◆ WHAT TO DO: Could you rewrite the stretch of the records from the line containing "collector number: 236" through the end of the records, with "locality" changed to "site" and nothing else altered?

◆ DATA PROVIDED:

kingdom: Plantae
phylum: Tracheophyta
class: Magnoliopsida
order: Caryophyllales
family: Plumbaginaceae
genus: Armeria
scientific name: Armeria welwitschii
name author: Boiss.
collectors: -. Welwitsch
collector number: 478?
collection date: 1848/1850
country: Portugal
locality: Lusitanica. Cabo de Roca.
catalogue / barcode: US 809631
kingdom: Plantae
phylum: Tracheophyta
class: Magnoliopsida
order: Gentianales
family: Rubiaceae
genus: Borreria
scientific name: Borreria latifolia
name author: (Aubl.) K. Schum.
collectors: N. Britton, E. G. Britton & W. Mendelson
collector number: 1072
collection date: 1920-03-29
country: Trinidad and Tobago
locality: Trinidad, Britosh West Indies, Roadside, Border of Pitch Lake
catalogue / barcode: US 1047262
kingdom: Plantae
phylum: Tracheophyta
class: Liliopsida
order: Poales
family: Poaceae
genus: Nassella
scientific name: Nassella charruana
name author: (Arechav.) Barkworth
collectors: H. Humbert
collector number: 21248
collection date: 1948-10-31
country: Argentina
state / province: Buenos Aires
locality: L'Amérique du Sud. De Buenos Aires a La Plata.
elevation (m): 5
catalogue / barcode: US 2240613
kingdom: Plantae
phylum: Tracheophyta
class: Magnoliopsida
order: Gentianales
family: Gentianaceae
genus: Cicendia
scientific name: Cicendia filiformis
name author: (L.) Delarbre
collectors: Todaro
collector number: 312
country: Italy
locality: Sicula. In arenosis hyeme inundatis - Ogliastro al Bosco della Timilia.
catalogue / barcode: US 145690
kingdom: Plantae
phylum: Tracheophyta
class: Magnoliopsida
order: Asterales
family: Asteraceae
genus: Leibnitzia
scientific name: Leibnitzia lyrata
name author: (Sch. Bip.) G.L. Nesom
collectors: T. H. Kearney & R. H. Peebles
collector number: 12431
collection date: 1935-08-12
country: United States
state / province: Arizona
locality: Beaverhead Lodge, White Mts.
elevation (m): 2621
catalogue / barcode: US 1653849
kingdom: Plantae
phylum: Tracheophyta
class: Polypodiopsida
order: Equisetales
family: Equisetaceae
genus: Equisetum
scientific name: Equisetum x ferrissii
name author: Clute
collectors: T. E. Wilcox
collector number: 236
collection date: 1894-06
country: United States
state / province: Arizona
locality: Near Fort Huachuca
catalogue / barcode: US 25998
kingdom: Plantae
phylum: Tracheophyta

◆ COMPLETED EXERCISE:
collector number: 236
collection date: 1894-06
country: United States
state / province: Arizona
site: Near Fort Huachuca
catalogue / barcode: US 25998
kingdom: Plantae
phylum: Tracheophyta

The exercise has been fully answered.